____ 처리할 항목

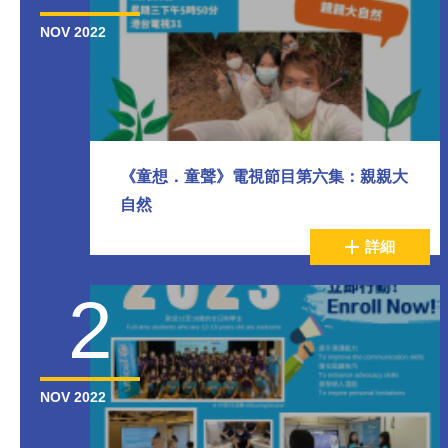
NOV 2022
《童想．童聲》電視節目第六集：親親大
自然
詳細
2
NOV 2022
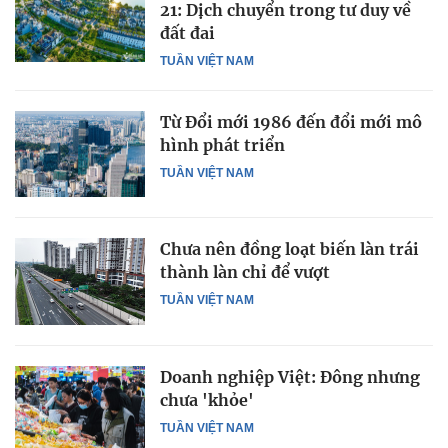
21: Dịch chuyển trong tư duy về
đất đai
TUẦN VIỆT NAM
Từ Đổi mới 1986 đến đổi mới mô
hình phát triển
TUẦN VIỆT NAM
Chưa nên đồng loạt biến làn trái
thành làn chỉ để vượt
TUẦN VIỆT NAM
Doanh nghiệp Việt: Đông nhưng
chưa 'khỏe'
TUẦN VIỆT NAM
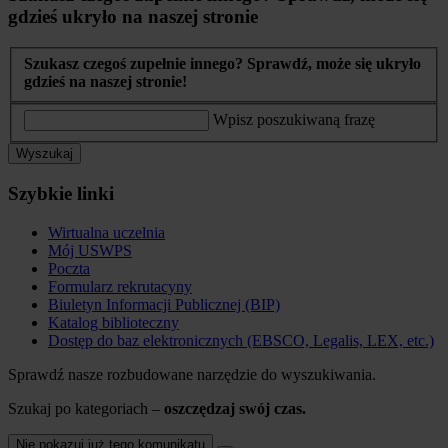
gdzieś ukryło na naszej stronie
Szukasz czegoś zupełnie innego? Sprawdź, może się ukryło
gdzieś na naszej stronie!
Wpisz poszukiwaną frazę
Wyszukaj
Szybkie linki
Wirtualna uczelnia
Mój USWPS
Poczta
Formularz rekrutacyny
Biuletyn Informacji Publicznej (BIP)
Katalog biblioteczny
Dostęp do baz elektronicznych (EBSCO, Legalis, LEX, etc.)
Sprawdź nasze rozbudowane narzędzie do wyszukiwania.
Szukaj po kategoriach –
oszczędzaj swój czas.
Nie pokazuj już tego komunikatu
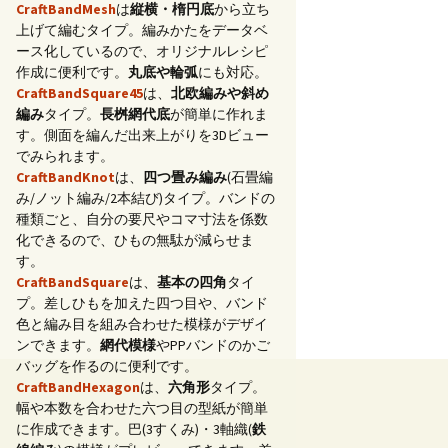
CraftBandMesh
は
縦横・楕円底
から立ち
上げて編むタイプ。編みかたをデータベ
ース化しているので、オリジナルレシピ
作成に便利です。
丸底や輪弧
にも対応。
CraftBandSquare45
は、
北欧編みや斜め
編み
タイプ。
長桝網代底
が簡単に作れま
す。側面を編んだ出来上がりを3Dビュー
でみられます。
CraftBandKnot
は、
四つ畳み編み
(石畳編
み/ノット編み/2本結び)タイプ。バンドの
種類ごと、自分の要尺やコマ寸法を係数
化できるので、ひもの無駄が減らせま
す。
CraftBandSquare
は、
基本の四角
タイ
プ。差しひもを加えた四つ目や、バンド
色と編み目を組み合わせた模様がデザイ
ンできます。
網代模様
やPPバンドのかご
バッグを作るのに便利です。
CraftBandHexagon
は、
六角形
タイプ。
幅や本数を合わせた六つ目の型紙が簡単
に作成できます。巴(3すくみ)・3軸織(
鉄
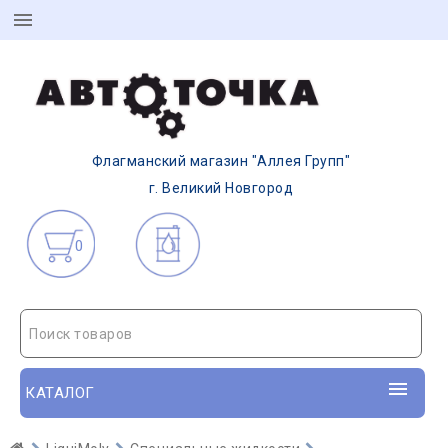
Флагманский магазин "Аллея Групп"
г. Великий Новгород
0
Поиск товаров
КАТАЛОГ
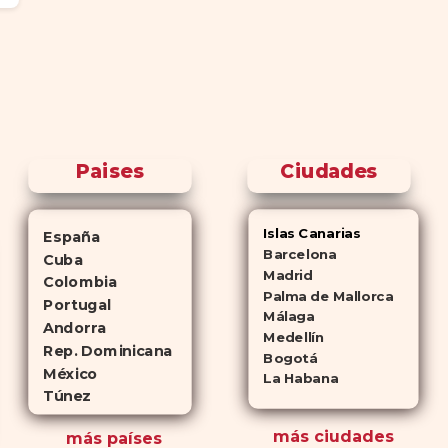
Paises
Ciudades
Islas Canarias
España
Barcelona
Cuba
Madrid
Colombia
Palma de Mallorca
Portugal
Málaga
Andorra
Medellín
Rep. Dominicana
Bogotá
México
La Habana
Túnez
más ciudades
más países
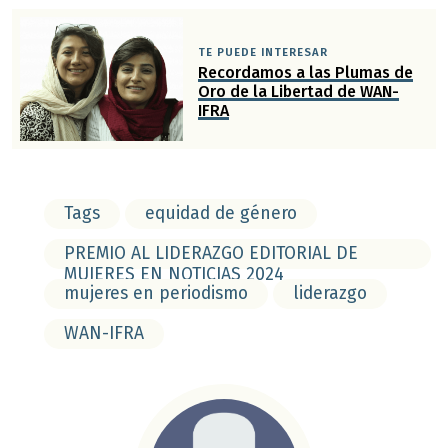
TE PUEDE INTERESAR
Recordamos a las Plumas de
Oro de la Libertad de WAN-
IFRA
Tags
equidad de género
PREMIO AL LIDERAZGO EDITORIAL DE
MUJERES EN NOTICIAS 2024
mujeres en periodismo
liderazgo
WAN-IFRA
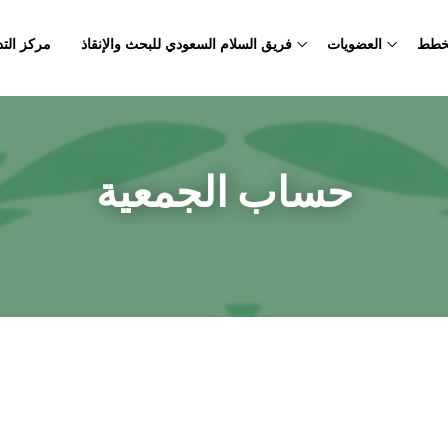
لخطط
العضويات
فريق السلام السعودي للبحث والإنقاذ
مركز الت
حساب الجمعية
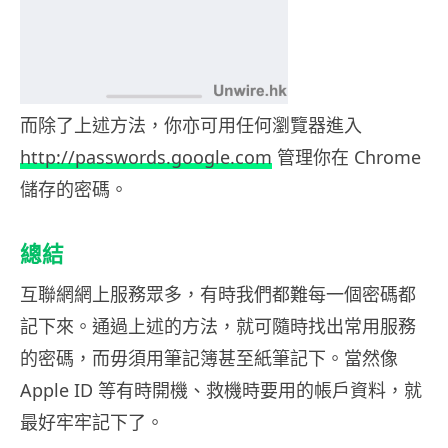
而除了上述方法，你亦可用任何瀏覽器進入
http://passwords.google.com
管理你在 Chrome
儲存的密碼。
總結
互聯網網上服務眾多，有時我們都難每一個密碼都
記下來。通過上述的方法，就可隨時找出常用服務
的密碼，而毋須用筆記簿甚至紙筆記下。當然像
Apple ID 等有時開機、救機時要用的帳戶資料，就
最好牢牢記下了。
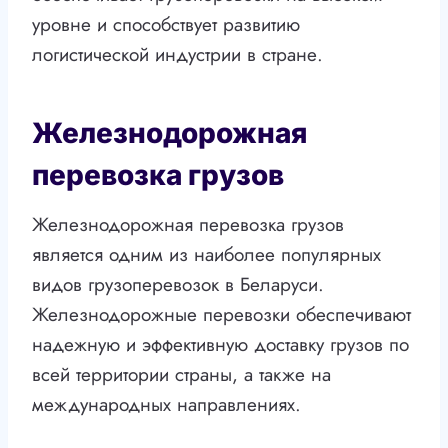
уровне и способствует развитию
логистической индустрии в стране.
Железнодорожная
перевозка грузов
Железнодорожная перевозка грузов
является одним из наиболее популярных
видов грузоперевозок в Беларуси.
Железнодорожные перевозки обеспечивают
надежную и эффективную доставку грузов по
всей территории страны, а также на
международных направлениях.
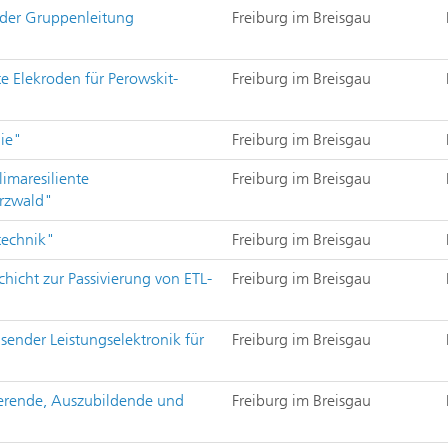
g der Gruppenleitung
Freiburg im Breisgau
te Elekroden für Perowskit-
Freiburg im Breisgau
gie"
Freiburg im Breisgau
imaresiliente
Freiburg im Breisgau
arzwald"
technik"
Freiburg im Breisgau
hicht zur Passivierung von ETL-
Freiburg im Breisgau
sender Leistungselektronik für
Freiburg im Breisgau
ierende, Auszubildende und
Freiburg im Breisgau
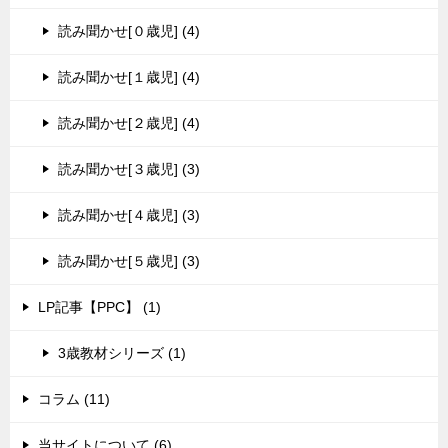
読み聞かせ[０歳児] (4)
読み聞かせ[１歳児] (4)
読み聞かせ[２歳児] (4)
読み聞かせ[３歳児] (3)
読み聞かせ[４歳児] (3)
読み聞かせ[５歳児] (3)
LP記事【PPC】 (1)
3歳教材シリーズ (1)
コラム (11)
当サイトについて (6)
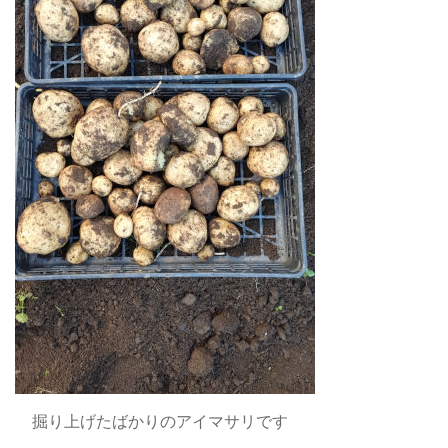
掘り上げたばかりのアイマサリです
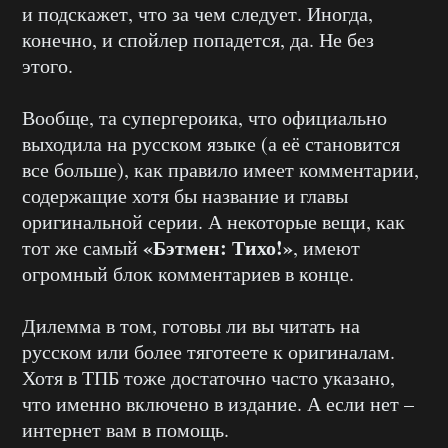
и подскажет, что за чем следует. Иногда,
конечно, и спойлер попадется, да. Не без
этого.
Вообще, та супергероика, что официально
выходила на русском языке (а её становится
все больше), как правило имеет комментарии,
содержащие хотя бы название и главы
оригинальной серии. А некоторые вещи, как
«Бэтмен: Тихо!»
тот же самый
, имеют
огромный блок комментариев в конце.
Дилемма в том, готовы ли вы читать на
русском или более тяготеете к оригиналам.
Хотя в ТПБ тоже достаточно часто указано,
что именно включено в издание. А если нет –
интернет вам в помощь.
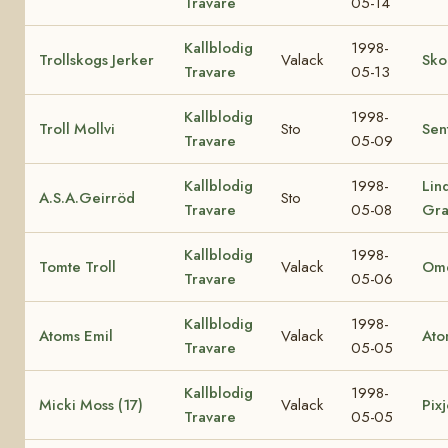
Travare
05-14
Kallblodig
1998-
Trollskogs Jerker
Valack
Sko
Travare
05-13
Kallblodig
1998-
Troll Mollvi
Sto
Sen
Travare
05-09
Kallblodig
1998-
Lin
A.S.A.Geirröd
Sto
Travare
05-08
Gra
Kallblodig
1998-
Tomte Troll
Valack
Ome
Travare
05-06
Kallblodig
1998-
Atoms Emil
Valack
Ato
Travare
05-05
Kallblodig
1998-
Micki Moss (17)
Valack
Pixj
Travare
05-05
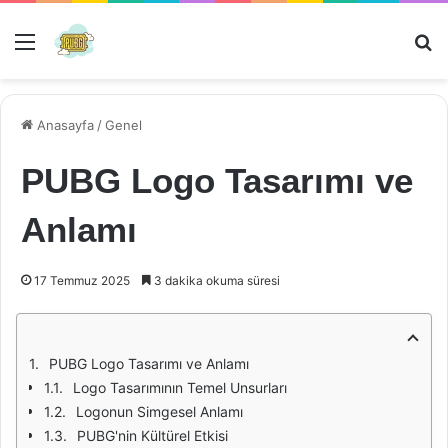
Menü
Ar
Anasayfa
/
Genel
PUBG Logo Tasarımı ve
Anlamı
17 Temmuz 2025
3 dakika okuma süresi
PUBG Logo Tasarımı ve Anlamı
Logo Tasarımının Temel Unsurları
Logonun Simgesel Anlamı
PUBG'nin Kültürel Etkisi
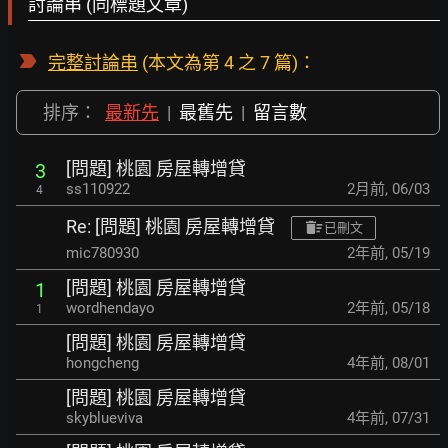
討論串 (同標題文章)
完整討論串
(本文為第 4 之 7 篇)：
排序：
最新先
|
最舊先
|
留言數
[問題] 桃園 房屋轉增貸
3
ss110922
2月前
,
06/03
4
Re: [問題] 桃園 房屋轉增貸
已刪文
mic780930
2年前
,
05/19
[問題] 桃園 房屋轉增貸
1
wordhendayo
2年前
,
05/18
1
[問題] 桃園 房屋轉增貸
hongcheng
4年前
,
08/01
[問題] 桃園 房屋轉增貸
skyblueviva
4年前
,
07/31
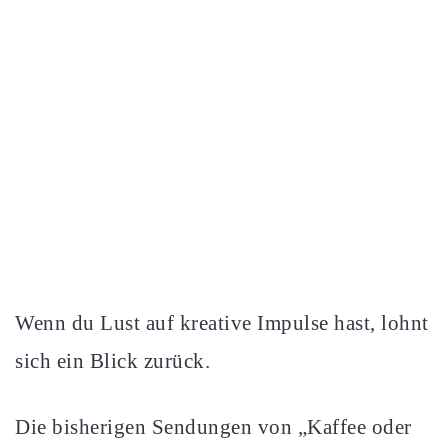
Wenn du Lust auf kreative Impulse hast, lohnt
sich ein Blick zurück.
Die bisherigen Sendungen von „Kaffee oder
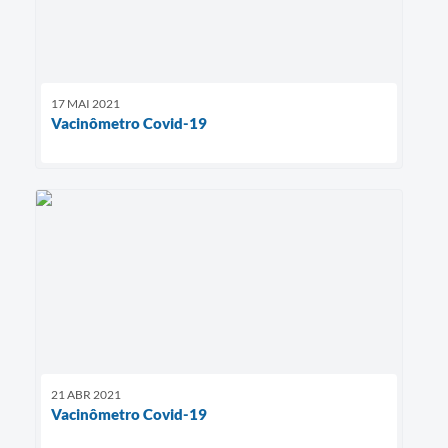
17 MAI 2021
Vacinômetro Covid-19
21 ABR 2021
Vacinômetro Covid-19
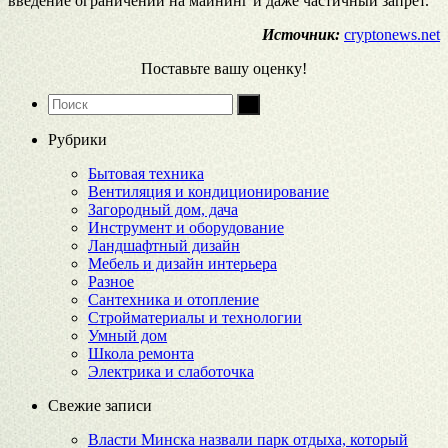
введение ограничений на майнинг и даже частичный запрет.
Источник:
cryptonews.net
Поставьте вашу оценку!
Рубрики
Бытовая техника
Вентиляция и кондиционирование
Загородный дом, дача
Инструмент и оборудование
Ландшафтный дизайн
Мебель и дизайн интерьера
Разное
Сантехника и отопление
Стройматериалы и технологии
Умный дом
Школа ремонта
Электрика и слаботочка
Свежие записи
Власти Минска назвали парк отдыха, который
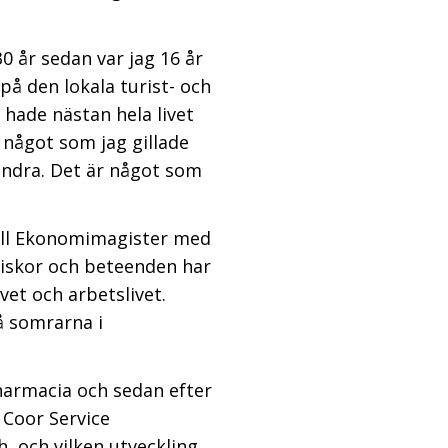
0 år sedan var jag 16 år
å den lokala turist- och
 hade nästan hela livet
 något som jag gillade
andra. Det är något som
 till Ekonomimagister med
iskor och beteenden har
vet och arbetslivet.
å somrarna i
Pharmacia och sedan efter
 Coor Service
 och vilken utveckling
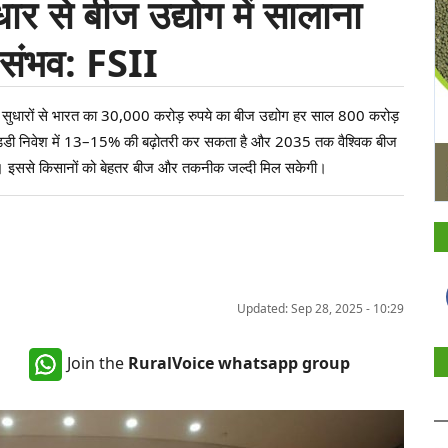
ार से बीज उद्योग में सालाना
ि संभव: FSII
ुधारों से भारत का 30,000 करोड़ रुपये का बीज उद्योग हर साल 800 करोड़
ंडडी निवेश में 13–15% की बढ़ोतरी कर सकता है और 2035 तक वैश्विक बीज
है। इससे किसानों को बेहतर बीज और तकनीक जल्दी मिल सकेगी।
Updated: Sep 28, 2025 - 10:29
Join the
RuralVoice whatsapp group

________

→ **작업 지시**: 항목 전체를 고쳐 쓰되, "TUẦN VIỆT NAM" 표기는 모두 "VIETNAMNET" 표기로 바꾸고 나머지는 그대로 두세요. 그림은 답에서 빼 주세요.

→ **작업 결과**:
NOV 2022
《童想．童聲》電視節目第六集：親親大
自然
詳細
2
NOV 2022
21: Dịch chuyển trong tư duy về
đất đai
VIETNAMNET
Từ Đổi mới 1986 đến đổi mới mô
hình phát triển
VIETNAMNET
Chưa nên đồng loạt biến làn trái
thành làn chỉ để vượt
VIETNAMNET
Doanh nghiệp Việt: Đông nhưng
chưa 'khỏe'
VIETNAMNET
gdzieś ukryło na naszej stronie
Szukasz czegoś zupełnie innego? Sprawdź, może się ukryło
gdzieś na naszej stronie!
Wpisz poszukiwaną frazę
Wyszukaj
Szybkie linki
Wirtualna uczelnia
Mój USWPS
Poczta
Formularz rekrutacyny
Biuletyn Informacji Publicznej (BIP)
Katalog biblioteczny
Dostęp do baz elektronicznych (EBSCO, Legalis, LEX, etc.)
Sprawdź nasze rozbudowane narzędzie do wyszukiwania.
Szukaj po kategoriach –
oszczędzaj swój czas.
Nie pokazuj już tego komunikatu
CraftBandMesh
は
縦横・楕円底
から立ち
上げて編むタイプ。編みかたをデータベ
ース化しているので、オリジナルレシピ
作成に便利です。
丸底や輪弧
にも対応。
CraftBandSquare45
は、
北欧編みや斜め
編み
タイプ。
長桝網代底
が簡単に作れま
す。側面を編んだ出来上がりを3Dビュー
でみられます。
CraftBandKnot
は、
四つ畳み編み
(石畳編
み/ノット編み/2本結び)タイプ。バンドの
種類ごと、自分の要尺やコマ寸法を係数
化できるので、ひもの無駄が減らせま
す。
CraftBandSquare
は、
基本の四角
タイ
プ。差しひもを加えた四つ目や、バンド
色と編み目を組み合わせた模様がデザイ
ンできます。
網代模様
やPPバンドのかご
バッグを作るのに便利です。
CraftBandHexagon
は、
六角形
タイプ。
幅や本数を合わせた六つ目の型紙が簡単
に作成できます。巴(3すくみ)・3軸織(
鉄
Флагманский магазин "Аллея Групп"
г. Великий Новгород
0
Поиск товаров
КАТАЛОГ
Paises
Ciudades
Islas Canarias
España
Barcelona
Cuba
Madrid
Colombia
Palma de Mallorca
Portugal
Málaga
Andorra
Medellín
Rep. Dominicana
Bogotá
México
La Habana
Túnez
más ciudades
más países
TE PUEDE INTERESAR
Recordamos a las Plumas de
Oro de la Libertad de WAN-
IFRA
Tags
equidad de género
PREMIO AL LIDERAZGO EDITORIAL DE
MUJERES EN NOTICIAS 2024
mujeres en periodismo
liderazgo
WAN-IFRA
لخطط
العضويات
فريق السلام السعودي للبحث والإنقاذ
مركز الت
حساب الجمعية
而除了上述方法，你亦可用任何瀏覽器進入
http://passwords.google.com
管理你在 Chrome
儲存的密碼。
總結
互聯網網上服務眾多，有時我們都難每一個密碼都
記下來。通過上述的方法，就可隨時找出常用服務
的密碼，而毋須用筆記簿甚至紙筆記下。當然像
Apple ID 等有時開機、救機時要用的帳戶資料，就
最好牢牢記下了。
уровне и способствует развитию
логистической индустрии в стране.
Железнодорожная
перевозка грузов
Железнодорожная перевозка грузов
является одним из наиболее популярных
видов грузоперевозок в Беларуси.
Железнодорожные перевозки обеспечивают
надежную и эффективную доставку грузов по
всей территории страны, а также на
международных направлениях.
g der Gruppenleitung
Freiburg im Breisgau
te Elekroden für Perowskit-
Freiburg im Breisgau
gie"
Freiburg im Breisgau
imaresiliente
Freiburg im Breisgau
arzwald"
technik"
Freiburg im Breisgau
hicht zur Passivierung von ETL-
Freiburg im Breisgau
sender Leistungselektronik für
Freiburg im Breisgau
ierende, Auszubildende und
Freiburg im Breisgau
読み聞かせ[０歳児] (4)
読み聞かせ[１歳児] (4)
読み聞かせ[２歳児] (4)
読み聞かせ[３歳児] (3)
読み聞かせ[４歳児] (3)
読み聞かせ[５歳児] (3)
LP記事【PPC】 (1)
3歳教材シリーズ (1)
コラム (11)
当サイトについて (6)
掘り上げたばかりのアイマサリです
и подскажет, что за чем следует. Иногда,
конечно, и спойлер попадется, да. Не без
этого.
Вообще, та супергероика, что официально
выходила на русском языке (а её становится
все больше), как правило имеет комментарии,
содержащие хотя бы название и главы
оригинальной серии. А некоторые вещи, как
«Бэтмен: Тихо!»
тот же самый
, имеют
огромный блок комментариев в конце.
Дилемма в том, готовы ли вы читать на
русском или более тяготеете к оригиналам.
Хотя в ТПБ тоже достаточно часто указано,
что именно включено в издание. А если нет –
интернет вам в помощь.
Travare
05-14
Kallblodig
1998-
Trollskogs Jerker
Valack
Sko
Travare
05-13
Kallblodig
1998-
Troll Mollvi
Sto
Sen
Travare
05-09
Kallblodig
1998-
Lin
A.S.A.Geirröd
Sto
Travare
05-08
Gra
Kallblodig
1998-
Tomte Troll
Valack
Ome
Travare
05-06
Kallblodig
1998-
Atoms Emil
Valack
Ato
Travare
05-05
Kallblodig
1998-
Micki Moss (17)
Valack
Pixj
Travare
05-05
Menü
Ar
Anasayfa
/
Genel
PUBG Logo Tasarımı ve
Anlamı
17 Temmuz 2025
3 dakika okuma süresi
PUBG Logo Tasarımı ve Anlamı
Logo Tasarımının Temel Unsurları
Logonun Simgesel Anlamı
PUBG'nin Kültürel Etkisi
討論串 (同標題文章)
完整討論串
(本文為第 4 之 7 篇)：
排序：
最新先
|
最舊先
|
留言數
[問題] 桃園 房屋轉增貸
3
ss110922
2月前
,
06/03
4
Re: [問題] 桃園 房屋轉增貸
已刪文
mic780930
2年前
,
05/19
[問題] 桃園 房屋轉增貸
1
wordhendayo
2年前
,
05/18
1
[問題] 桃園 房屋轉增貸
hongcheng
4年前
,
08/01
[問題] 桃園 房屋轉增貸
skyblueviva
4年前
,
07/31
Wenn du Lust auf kreative Impulse hast, lohnt
sich ein Blick zurück.
Die bisherigen Sendungen von „Kaffee oder
17 MAI 2021
Vacinômetro Covid-19
21 ABR 2021
Vacinômetro Covid-19
введение ограничений на майнинг и даже частичный запрет.
Источник:
cryptonews.net
Поставьте вашу оценку!
Рубрики
Бытовая техника
Вентиляция и кондиционирование
Загородный дом, дача
Инструмент и оборудование
Ландшафтный дизайн
Мебель и дизайн интерьера
Разное
Сантехника и отопление
Стройматериалы и технологии
Умный дом
Школа ремонта
Электрика и слаботочка
Свежие записи
Власти Минска назвали парк отдыха, который
0 år sedan var jag 16 år
å den lokala turist- och
 hade nästan hela livet
 något som jag gillade
andra. Det är något som
 till Ekonomimagister med
iskor och beteenden har
vet och arbetslivet.
å somrarna i
Pharmacia och sedan efter
 Coor Service
 och vilken utveckling
ार से बीज उद्योग में सालाना
ि संभव: FSII
ुधारों से भारत का 30,000 करोड़ रुपये का बीज उद्योग हर साल 800 करोड़
ंडडी निवेश में 13–15% की बढ़ोतरी कर सकता है और 2035 तक वैश्विक बीज
है। इससे किसानों को बेहतर बीज और तकनीक जल्दी मिल सकेगी।
Updated: Sep 28, 2025 - 10:29
Join the
RuralVoice whatsapp group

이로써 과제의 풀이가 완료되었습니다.